By that June, Perot decided to strike out on his own after IBM decided not to enter the computer support services business, taking $1,000 he saved from his work and Margot's teaching salary to found Electronic Data Systems. He ended up selling EDS to General Motors for $1.5 billion in 1986. In the coming years, he created a second company, Perot Systems, which he sold to Dell Computer for $3.9 billion in 2009.
In 1979, Perot was appointed by Texas Gov. Bill Clements to lead an effort to toughen drug laws in the state and boost public awareness. Years later, he led a statewide education revision initiative at the request of Gov. Mark White to recommend pay increases for teachers and more state aid to property-poor school districts.
Later, he ran two presidential campaigns, one in 1992 and the other in 1996, as a third-party candidate focused on campaign reform, protecting American workers from outsourcing and cutting the country's debt.

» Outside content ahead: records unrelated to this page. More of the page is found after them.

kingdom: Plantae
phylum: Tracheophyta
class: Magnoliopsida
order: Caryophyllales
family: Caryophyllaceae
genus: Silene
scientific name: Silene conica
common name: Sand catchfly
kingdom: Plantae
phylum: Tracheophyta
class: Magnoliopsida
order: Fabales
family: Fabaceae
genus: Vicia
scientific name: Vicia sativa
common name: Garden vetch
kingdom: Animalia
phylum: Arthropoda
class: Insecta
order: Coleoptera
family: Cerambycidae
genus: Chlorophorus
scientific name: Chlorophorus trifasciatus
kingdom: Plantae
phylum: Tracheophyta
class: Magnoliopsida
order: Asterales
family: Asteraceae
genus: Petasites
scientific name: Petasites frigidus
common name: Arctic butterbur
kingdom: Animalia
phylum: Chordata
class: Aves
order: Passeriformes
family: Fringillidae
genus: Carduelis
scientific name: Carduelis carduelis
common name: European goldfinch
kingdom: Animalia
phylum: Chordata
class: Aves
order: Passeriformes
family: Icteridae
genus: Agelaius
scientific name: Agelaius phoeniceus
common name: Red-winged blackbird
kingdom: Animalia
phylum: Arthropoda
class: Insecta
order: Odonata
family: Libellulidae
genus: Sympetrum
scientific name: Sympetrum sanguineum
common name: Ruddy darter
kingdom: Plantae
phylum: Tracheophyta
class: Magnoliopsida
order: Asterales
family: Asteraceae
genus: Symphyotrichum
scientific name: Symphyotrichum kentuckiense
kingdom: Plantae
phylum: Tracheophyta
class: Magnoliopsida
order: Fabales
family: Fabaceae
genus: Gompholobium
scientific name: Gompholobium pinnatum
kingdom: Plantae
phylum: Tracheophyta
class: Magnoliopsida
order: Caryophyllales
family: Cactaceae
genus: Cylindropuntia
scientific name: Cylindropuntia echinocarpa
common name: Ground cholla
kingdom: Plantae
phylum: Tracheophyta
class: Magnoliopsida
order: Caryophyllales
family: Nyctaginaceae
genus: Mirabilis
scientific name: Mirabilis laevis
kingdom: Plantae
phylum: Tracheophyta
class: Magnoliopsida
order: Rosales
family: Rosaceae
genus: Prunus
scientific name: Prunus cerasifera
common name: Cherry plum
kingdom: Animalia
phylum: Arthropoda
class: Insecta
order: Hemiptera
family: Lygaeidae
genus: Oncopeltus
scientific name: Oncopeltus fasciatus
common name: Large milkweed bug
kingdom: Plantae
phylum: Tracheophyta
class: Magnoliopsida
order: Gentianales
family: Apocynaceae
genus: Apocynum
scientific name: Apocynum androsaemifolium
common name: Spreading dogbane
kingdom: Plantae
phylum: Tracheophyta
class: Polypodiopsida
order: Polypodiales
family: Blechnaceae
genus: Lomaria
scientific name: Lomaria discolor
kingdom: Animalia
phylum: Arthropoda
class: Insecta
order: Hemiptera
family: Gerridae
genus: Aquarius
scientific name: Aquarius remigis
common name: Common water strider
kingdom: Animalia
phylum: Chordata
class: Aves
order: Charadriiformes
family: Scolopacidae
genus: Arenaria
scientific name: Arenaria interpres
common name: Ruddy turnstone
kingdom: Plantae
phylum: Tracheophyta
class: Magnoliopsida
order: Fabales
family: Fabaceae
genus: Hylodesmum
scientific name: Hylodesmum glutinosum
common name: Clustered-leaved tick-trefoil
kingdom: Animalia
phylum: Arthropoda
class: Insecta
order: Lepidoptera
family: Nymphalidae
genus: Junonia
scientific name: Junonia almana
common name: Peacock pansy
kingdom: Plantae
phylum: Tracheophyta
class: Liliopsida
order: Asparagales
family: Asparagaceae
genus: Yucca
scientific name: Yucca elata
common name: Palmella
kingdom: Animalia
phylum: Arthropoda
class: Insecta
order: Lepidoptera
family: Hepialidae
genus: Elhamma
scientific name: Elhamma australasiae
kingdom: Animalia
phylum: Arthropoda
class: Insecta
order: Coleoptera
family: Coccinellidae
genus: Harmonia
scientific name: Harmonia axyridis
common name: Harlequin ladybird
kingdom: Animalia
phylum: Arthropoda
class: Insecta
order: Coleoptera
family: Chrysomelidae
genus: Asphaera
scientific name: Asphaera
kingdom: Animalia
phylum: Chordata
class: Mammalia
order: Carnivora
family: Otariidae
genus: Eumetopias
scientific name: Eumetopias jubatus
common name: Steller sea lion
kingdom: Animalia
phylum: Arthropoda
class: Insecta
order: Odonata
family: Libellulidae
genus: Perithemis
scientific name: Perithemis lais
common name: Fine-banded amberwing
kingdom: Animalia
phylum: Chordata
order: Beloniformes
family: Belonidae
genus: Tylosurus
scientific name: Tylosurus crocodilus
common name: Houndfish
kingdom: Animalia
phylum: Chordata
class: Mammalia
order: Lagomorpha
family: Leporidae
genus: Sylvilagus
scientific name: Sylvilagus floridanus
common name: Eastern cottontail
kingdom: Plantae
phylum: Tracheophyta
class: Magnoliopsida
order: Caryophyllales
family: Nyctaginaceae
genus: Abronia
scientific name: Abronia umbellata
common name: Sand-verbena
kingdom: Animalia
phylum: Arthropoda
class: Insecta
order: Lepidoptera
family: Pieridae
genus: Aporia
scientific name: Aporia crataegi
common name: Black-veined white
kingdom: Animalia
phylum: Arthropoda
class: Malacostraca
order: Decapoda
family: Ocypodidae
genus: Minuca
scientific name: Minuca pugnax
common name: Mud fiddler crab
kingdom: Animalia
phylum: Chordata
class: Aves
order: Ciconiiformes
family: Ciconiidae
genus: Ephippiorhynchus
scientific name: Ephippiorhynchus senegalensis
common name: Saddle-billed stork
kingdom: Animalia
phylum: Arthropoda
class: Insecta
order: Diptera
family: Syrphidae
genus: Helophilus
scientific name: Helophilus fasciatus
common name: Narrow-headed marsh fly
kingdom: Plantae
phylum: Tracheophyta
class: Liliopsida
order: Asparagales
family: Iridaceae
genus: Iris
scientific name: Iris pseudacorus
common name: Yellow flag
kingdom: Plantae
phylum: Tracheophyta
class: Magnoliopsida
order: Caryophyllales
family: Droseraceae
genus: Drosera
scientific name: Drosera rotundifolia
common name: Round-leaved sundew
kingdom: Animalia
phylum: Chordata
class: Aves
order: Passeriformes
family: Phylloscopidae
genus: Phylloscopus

In 1992, he won 19.7 million votes, or nearly 20% of the voters, which is more than any third-party candidate since Theodore Roosevelt ran on the Bull Moose ticket in 1912.
In his career, he received 19 honorary doctorates from universities.
He is survived by his wife Margot; his sister Bette Perot; son Ross Jr. and his wife Sarah Perot; daughter Nancy and her husband Rod Jones; daughter Suzanne and her husband Patrick McGee; daughter Carolyn and her husband Karl Rathjen; daughter Katherine and her husband Eric Reeves; and numerous grandchildren.
A public memorial service is expected, but details were not immediately available Tuesday.